Now for a silly example: Imagine you have a headache, maybe a migraine, with pulsing, throbbing pain, nausea, disorientation, all made worse by any sound above a whisper, any light above a dimmed room.
Then imagine your partner or spouse opens the door, letting light flood in and tells you, “We need to figure out this discrepancy in our accounting right away. I need you to get up and work with me on this.”
If you were to throw the nearest hard object at your partner’s head at that moment, would it make sense? Or would we call that a “BEHAVIOR”?
Perhaps your partner goes away and comes back with a large piece of paper on which they have a list of expectations and says: “That was really inappropriate and I have a star chart here. If you can do three nice things for me on this star chart, I will take you out for brunch at your favorite restaurant.”
If you were to take the next available hard object and throw it, again, in the direction of your partner, would we not start to realize that you are in pain?
What you need at that moment is someone to hear, see, feel your need, find out how to help and support you, listen to you describe how hard it is, or give you the space to not talk at all.
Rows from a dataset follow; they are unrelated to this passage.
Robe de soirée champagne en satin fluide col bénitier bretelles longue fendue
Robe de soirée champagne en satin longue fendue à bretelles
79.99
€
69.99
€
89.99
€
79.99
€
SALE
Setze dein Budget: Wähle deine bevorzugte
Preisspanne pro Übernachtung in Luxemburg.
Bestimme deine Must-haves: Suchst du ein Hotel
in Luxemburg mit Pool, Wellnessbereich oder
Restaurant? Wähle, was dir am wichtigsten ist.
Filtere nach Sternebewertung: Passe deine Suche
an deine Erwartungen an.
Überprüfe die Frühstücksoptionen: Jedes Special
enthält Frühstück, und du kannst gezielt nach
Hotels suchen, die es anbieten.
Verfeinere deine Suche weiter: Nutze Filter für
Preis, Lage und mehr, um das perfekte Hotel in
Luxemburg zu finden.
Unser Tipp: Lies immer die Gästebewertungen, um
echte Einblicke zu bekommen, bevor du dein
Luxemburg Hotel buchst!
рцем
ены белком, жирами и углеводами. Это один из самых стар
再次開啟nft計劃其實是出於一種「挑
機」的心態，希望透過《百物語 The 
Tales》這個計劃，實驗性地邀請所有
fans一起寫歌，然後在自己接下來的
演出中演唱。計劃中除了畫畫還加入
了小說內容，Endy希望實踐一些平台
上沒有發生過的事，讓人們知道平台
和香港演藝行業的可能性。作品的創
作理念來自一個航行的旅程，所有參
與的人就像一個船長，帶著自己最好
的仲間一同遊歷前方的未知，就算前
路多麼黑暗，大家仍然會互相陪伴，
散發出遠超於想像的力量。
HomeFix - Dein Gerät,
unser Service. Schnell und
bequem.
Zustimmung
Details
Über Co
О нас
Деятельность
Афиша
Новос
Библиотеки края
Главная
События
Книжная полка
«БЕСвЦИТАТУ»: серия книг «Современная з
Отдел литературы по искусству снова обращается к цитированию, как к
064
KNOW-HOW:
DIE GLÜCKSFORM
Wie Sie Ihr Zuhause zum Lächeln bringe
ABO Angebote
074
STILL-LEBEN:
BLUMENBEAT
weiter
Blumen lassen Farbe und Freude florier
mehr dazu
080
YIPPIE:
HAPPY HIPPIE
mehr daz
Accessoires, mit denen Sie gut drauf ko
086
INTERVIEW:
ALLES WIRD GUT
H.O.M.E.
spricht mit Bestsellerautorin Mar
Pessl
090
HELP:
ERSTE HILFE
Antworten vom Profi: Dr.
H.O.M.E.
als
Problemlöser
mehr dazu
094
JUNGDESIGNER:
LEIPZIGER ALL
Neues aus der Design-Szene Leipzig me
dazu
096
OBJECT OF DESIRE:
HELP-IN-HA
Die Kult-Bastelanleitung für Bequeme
These are our children in a tantrum, a rage. These are our children throwing toys, screaming, slamming doors.
Can we support our children while we also work to find the source of their distress and pain? I think if we did this, we would give our children tools to create a better world.
An understanding of injuries and gaps in the Developmental Sequence can give us many insights into the nonverbal distress of children with challenges. We have to listen more deeply with all the tools we have.